Netflix Saturdays: Us (Movie Review)

 Happy Labour Day everyone! 

So Yesterday I happened to watch the bone-chilling suspense thriller Us - that finally released on Netflix India.  This is the talented Jordan Peele's sophomore effort, and unlike his startlingly good "Get Out", this movie Us is lot more commercial, yes - but still retains his signature style of blood curdling horror set against the backdrop of an America that we don't know. It's unsettling, an allegory on the political situation in the United States yes, but what really works is that it's an unflinching, tightly wound horror story that starts off as a home-invasion story that soon unravels into an all-out horror-fest that is a fine example of studio filmmaking. 

The movie starts out with an ominous call out to the miles of un-used underground mine-shafts and tunnels running under the cities and towns of America. Then we switch back to 1986, where Addie - a young girl is walking excitedly through the Santa Cruz Boardwalk town-fete. She gets lost, wanders into an underground hall of mirrors and eventually meets something that scares the living bejesus out of her.  

Post this, we switch to the present where Addie, her husband and kids are moving into their holiday home for a vacation. Jordan takes his time setting up the premise of the financially stable well-settled family (albeit Black!) Gabe seems like the usual well-to-do husband, a jolly care-free man with a fixation for 'boating in the lake' and 'chilling by a normal beach with his rich buddies and their wives' expectations. The older girl, a teenager obsessed with her phone, is trying out for the track and field in school and the youngest one, the boy around eight or nine loves his magic tricks and masks and hiding in the closet to scare his sister. Everything seems normal, except that Addie, the mother, still gets flashes of her past from time to time and she is now extremely jittery. They are back in Santa Cruz, California where her past resurfaces giving her the heebie-jeebies, anxiety attacks. Something bad is about to unfold. 

And that very night after they are back from hanging out at the beach with their rich friends, Addie in a full out anxiety attack tells Gabe the story of her childhood. Of how she got lost in the underground warren and the fact that she had actually run into her twin, a girl who looked exactly like her.
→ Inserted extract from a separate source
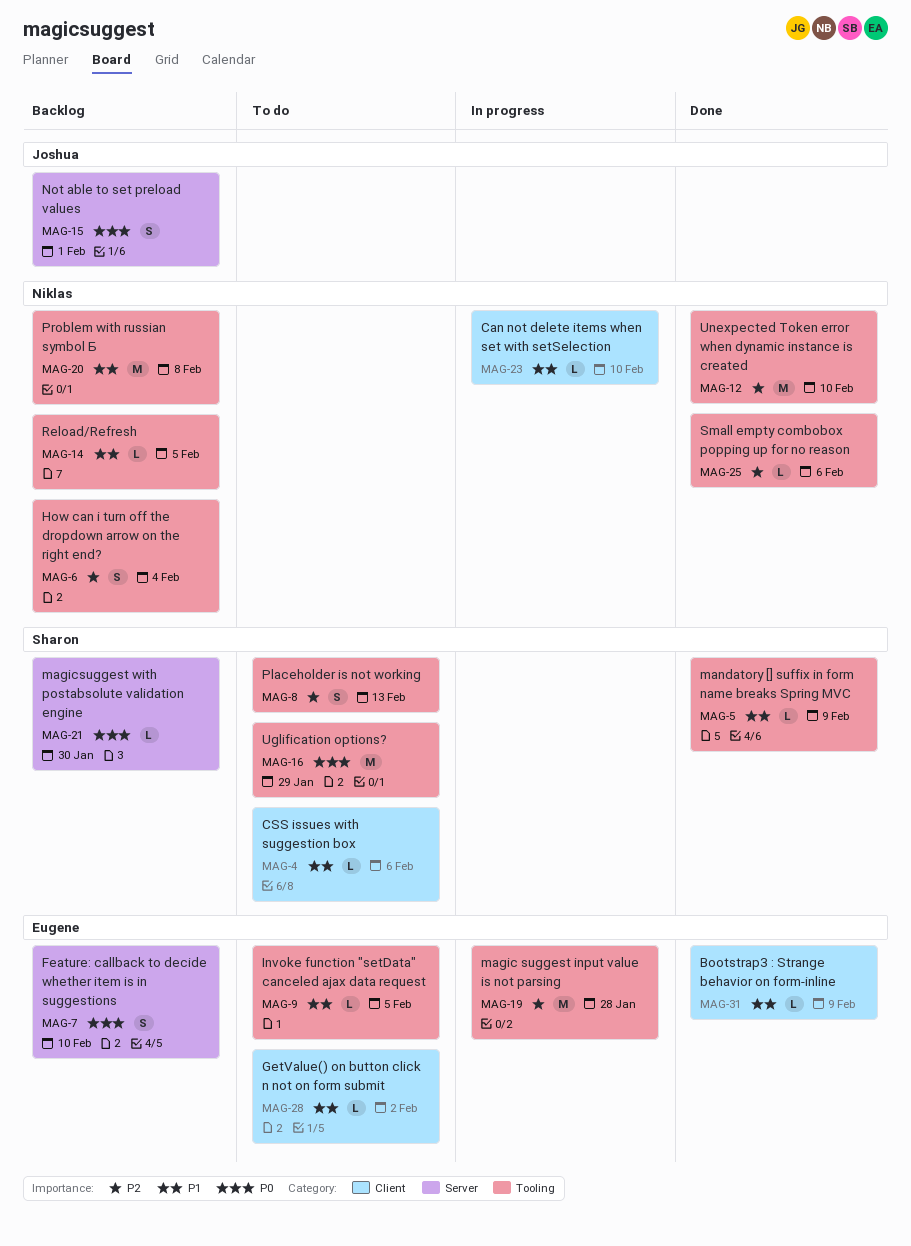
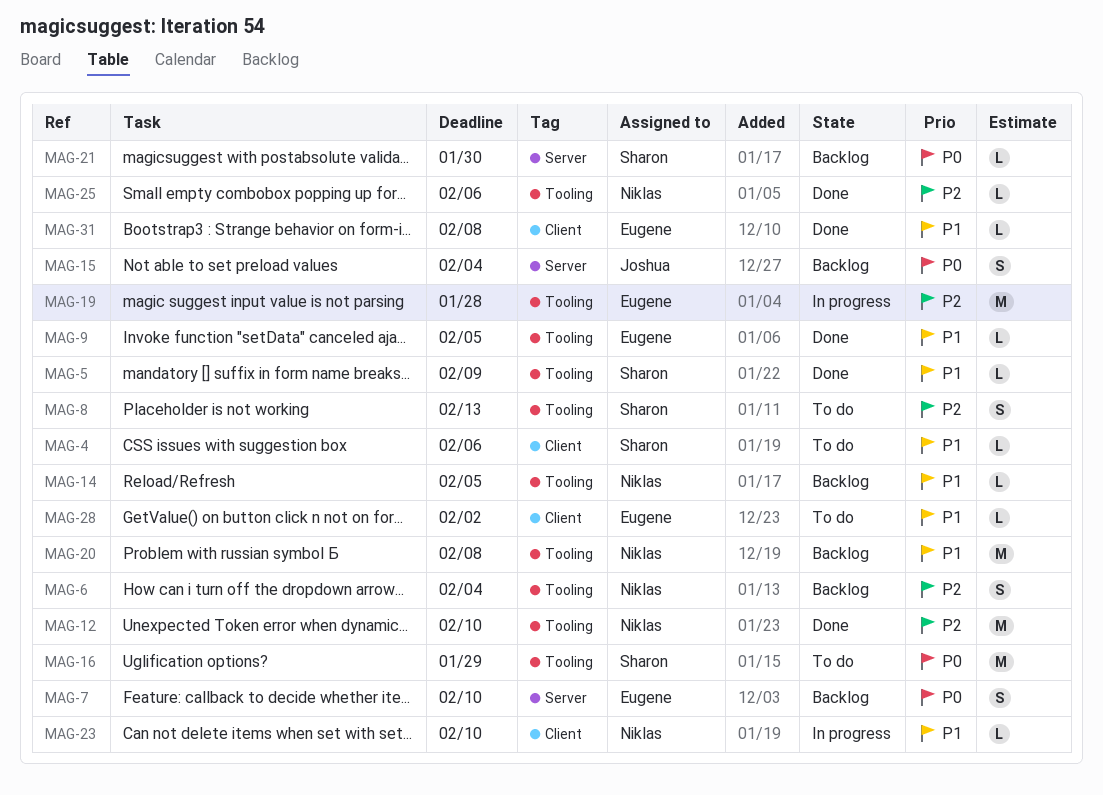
MAG-9, status: To do -> Done
MAG-15, due: Feb 1 -> Feb 4
MAG-31, due: Feb 9 -> Feb 8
Soon enough, the impossible becomes true as they all notice four people standing in their driveway, silhouetted against the streetlight, dark, silent and ominous. Until they step up into the light and they all realise that these four are their exact doppelgänger lookalikes. In bright red jumpsuits and wielding hellishly sharp scissors in their hands. And soon enough, all hell breaks loose as these lookalikes break into their house. 

From here, the movie just takes off. It's another hour of heart-thumping suspense, action and thrills. Yes, there is gore and blood, as we watch the hapless family struggle to claw out of this nightmare. But frankly, it is this middle hour that is also the most fun part of the movie. The monsters (The Tethers or the shadow people as they get referred to) are getting chewed up by the faulty motor-boat or getting crunched in the face by swinging golf sticks. But it's a work of directorial virtuosity as Jordan Peele invests every moment, every graphic detail of this harrowing experience with deep psychological resonance, extracting the best out of his actors here. Academy award winner Lupita Nyongo is just stupendous, playing the role of Addie and her monstrous twin. Switching between scared, unhinged and playing that ferociously protective mother bear to her cub. The last few scenes, the tension is so heightened, sharp enough to cut and bleed as we watch that final confrontation, in the background of a beautiful ballet dance that Addie performed on stage as a teenager even as that deadly fight plays out between Addie and her twin Red. 

Peele also weaves in comedy into this unbelievable act - with Gabe (Winston Duke, M'Buku from Black Panther) donning on the role of a macho asshole father who fails to protect his family at first. Special mention of Elizabeth Moses who plays the role of the wife of Gabe's rich white friend Tyler and does a phenomenal act as well. 

The movie slows down a bit in that climactic act where Peele actually tries to explain the whole myth of the Shadow People or the Tethers as they are called. Perhaps the weakest bit of this otherwise tightly plotted horror show that focuses not on external or extra-terrestrial but the human elements (The mirror being a strong allegory through the movie, of finding that darkest monster right within us!) 

So I am sure I missed a lot of the deeper messages in the movie, the messianic prophesies, the finger-pointing at perhaps the wealth or race differences, the American paradise (US is also U.S, as in United States?) of an idyllic countryside vacation being a lie etc, but I truly enjoyed the heck out of this diabolically twisted horror movie. It's a cult classic where Jordan tries to break away from the rules of the Horror House but also is paying tribute in that church. If you were planning to watch just one movie this weekend, I suggest you watch US.